BEGIN THE RECORDS
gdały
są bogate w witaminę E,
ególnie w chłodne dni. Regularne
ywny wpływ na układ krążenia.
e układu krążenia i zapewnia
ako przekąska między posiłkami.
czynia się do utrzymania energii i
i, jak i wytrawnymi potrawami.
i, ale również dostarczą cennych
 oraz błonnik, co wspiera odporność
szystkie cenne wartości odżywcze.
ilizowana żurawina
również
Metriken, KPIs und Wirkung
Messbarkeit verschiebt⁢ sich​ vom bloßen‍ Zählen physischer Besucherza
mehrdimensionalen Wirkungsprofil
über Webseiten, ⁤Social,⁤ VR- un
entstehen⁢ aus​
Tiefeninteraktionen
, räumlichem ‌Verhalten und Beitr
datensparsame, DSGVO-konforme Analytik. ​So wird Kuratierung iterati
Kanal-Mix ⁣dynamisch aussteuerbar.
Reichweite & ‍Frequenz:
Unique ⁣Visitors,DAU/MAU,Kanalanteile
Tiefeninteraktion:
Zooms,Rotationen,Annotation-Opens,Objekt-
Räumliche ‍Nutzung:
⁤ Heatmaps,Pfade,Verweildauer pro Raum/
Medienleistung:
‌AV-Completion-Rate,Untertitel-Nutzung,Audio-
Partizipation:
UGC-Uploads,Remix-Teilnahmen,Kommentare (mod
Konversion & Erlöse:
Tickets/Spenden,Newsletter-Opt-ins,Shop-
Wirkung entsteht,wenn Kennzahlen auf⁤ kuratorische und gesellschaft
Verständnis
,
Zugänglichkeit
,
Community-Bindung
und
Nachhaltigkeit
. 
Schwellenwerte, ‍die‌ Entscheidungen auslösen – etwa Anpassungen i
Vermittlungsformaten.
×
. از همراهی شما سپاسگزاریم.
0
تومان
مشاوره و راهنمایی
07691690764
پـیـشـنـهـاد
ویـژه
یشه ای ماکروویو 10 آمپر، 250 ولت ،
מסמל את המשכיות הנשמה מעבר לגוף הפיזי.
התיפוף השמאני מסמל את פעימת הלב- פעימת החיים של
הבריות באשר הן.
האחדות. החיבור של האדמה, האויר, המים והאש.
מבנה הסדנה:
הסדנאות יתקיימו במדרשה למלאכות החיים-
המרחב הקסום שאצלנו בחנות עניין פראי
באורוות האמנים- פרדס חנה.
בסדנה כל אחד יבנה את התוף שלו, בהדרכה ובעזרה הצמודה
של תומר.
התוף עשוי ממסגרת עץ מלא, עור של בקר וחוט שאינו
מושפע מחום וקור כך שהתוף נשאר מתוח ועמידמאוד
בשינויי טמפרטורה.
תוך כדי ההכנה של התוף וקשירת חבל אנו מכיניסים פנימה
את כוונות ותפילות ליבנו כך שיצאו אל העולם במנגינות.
END THE RECORDS
§ **TASK TO COMPLETE**
Work through the entries, filtering for the string "החיים", and copy each line that holds it.

§ **RESPONSE BELOW**
התיפוף השמאני מסמל את פעימת הלב- פעימת החיים של
הסדנאות יתקיימו במדרשה למלאכות החיים-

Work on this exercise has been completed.